Melanie Kahane likes...orange, pink, and black plus white. She uses the first two as striped carpeting under a pink ceiling. Upholstery is tweed flecked with orange, black, and white.
Why don't people have rugs or carpets in solid stripes like this anymore? I didn't even notice it until it was mentioned in that passage, but it's a really fun, funky kind of floor covering choice. Sign me up! The couch and the throw pillows may be the star of this set-up for me, though.
|"White dining room with sharp color"|
Judy Garland's outburst over her Parisian friend who drags her to a hairdresser, in that adorable little monologue from Judy at Carnegie, is a good description for this room. Replace "woman" with "room" and keep all the emphasis: "A woman who is so chic! She's so, chic, you can't stand it. She's a darling, marvelous woman, she's just so chic." How she feels about that native of France, so do I feel about this room. Black candelabras and lavender candle sticks and crystal for miles! Green and white dining room chairs! That wall planter above the sofa! Well, let's get a look at what we're talking about here:
Stedman-Harris likes...lots of white with sharp accents. They suggest white walls, ceiling, curtains, and slip covers. Accents are in malachite green, magenta pink, royal blue. On the floor: Chinese matting.Bust. My. Buttons. Chinese matting, huh? Even without the grand proportions of this room, I may have to institute the same in my den, if it can be recreated on the cheap. Wow!
|"City bedroom in pastels and bright accents"|
How do you like that headboard? And the pink peeking out from stage right?
Tammis Keefe likes...grays with cerise and turquoise. She matches the walls to a pale gray cotton carpet, adds an ink-gray bedspread. Turquoise and cerise point up this scheme.

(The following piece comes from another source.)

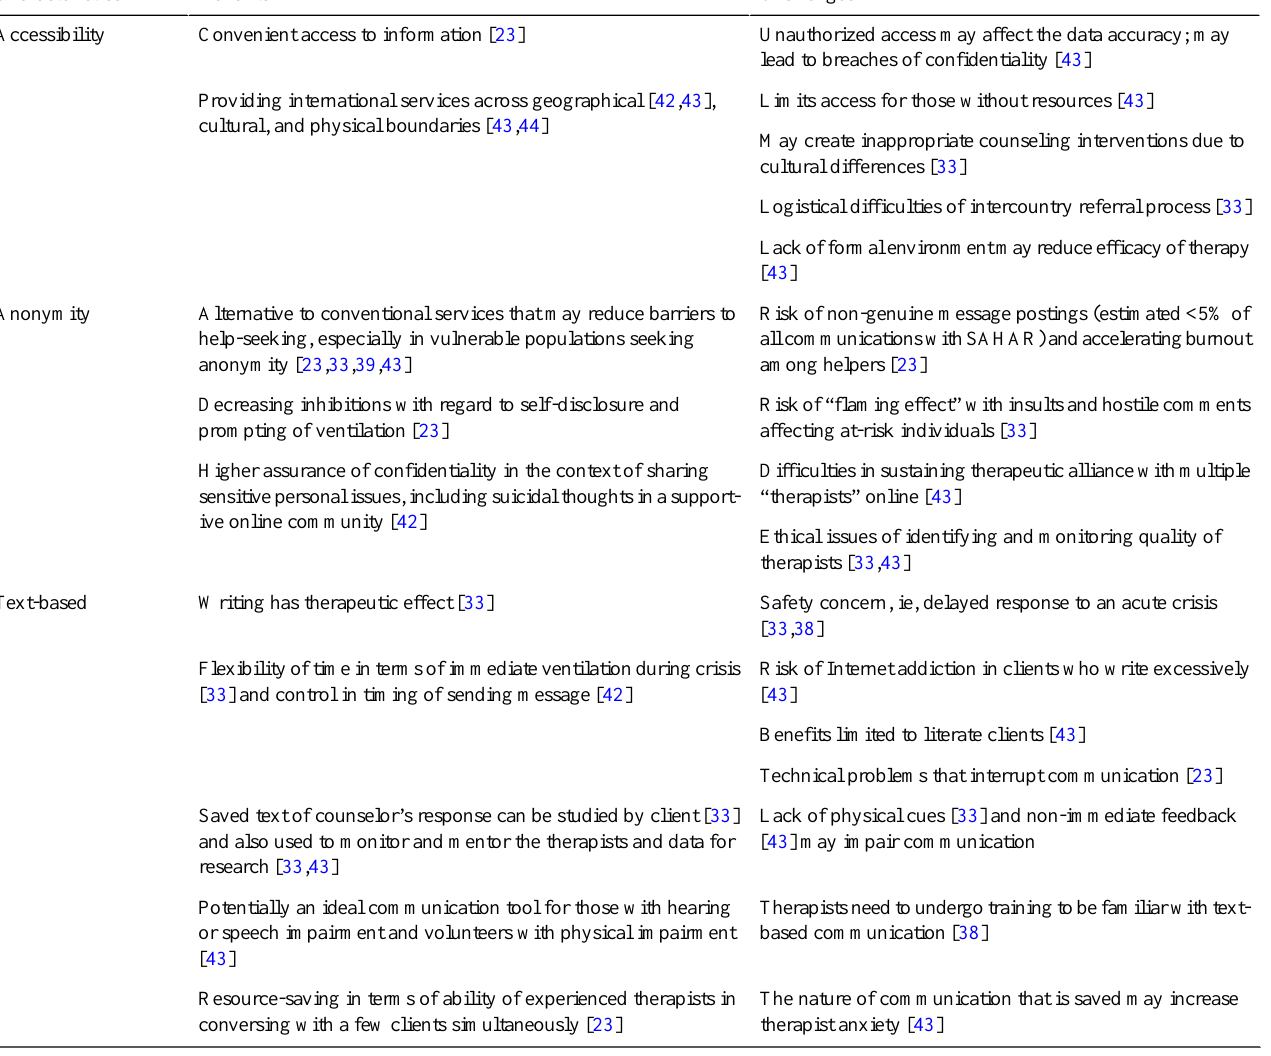
Table 1. Benefits and challenges of the main characteristics of Web-based suicide prevention programs.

Those turquoise curtain and that palette are really neat. Again, if they could just show me a few things in a normal ceiling-height room, I would appreciate it. Outside of a cookie-cutter McMansion or a prewar brownstone, where are you getting these ceilings, people? I'll forgive you if you let me have that 10 foot lacquer Asian cabinet over to the side there, even if I don't have anywhere large scale enough to put it.
Last but not least:
|"Country library in bright hues"|
And the award for most eccentrically named decorator goes to:
Zelina Brunschwig likes...persimmon-red, grays, and yellow-green. Against deep gray walls, pale gray ribbed carpeting, she suggests orange tweed upholstery. Curtains are a yellow-green flowered chintz.
The picture I took of the magazine illustration doesn't show it very well, but this is a really neat room, especially with those revolutionary soldier red, lipstick red, whatever you want to call them red sofas (I guess I defer to Zelina from now on and call it "persimmon"). At any rate, lovely!
So! Tell me what you think about these rooms! Which do you want to bring wholesale into your own home? Which color palette appeals to you the most? Should I adopt a 10 foot lacquer cabinet and polka dot drapes and Chinese matting into my current home? The heart says yes, but your input is always welcome. :)
Well, kiddlings, I have to scoot! This is the latest post ever!! I have about another hour here at the book farm and then we're off to dinner at a friend's-- I am excited about having after work plans that don't involve my ongoing war with the fitness equipment at the downtown Y (it wants me to get in shape, my body wants to continue being out of shape, I want to get in shape...surely the majority will prevail!). Have a great night, and I'll talk to you tomorrow. Til then!